▶ 提示本文
========

あなたの会社の所轄の公庫の支店に電話をし、「経営状況のご報告と今後の返済計画についてご相談があります」と正直にアポイントを取ってください。

STEP 2:【最強の武器の準備】「経営改善計画書」

手ぶらで相談に行ってはいけません。「苦しいです。助けてください」という感情論(お願い)だけでは、担当者は交渉のテーブルにさえついてはくれません。

あなたが必ず持参すべき唯一の、そして最強の「武器」。それが「経営改善計画書」です。

リスケ交渉の「武器」=経営改善計画書の3要素

要素 内容(=金融機関へのメッセージ)
1. 原因分析 (Why) なぜ経営が悪化したのか(客観的な分析)
→「他責でなく、現実を直視している」

========

▶ データ部分
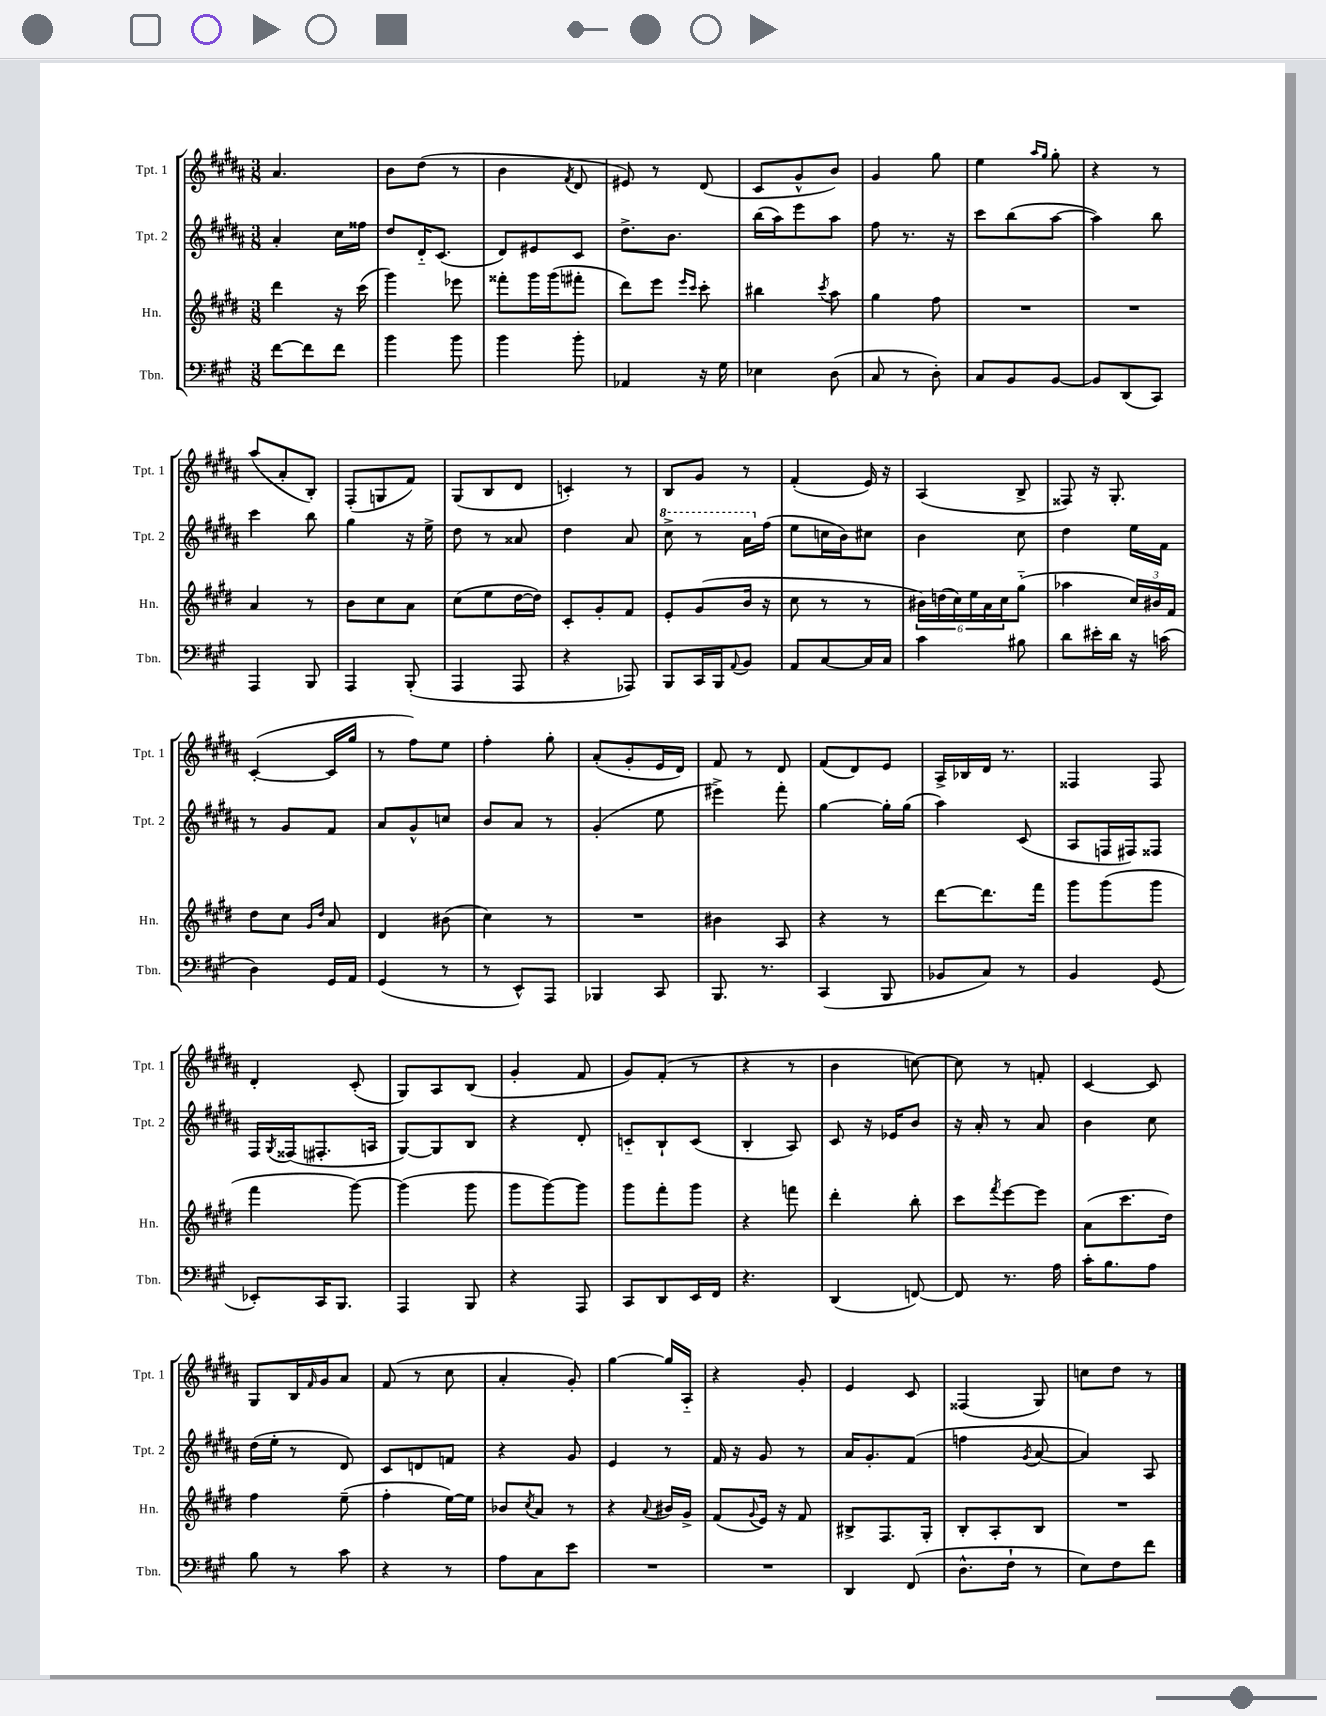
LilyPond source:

========

▶ 実施事項
(1) 返済相談の本文で「」に囲まれている語句を、重複を除いてすべて挙げてください。
(2) 返済相談の本文の続きを、最後に示された部分の後から記してください。

▶ 作業別の回答
(1)
・経営状況のご報告と今後の返済計画についてご相談があります
・苦しいです。助けてください
・武器
・経営改善計画書
・他責でなく、現実を直視している

(2)
2. 改善策 (How) リスケ期間中に何を実行するか(具体的な行動計画)
→「役員報酬カットなど、身を切る覚悟がある」
3. 数値計画 (When) 新しい資金繰り表。いつ黒字化できるか(再生の道筋)
→「感情論ではなく、数字で未来を語れる」
  1. 【原因分析】なぜ経営が悪化したのか
    (例:「創業計画に比べ、コロナ禍の影響で新規の顧客獲得が計画の60%に留まったため」など、客観的な原因分析)
  2. 【具体的な改善策】リスケジュール期間中に何を実行するのか
    (例:「不採算の〇〇事業から撤退し、利益率の高い△△事業に経営資源を集中する」「役員報酬を〇%カットし、固定費を月額〇〇万円削減する」など、具体的で実行可能な行動計画)
  3. 【数値計画】その結果、いつ黒字化できるのか
    (例:上記の改善策を実行した結果を反映した新しい「資金繰り表」と「収支計画書」。それにより、「半年後には単月黒字化を達成し、1年後からは返済を再開できる」という未来への具体的な道筋を数字で示す)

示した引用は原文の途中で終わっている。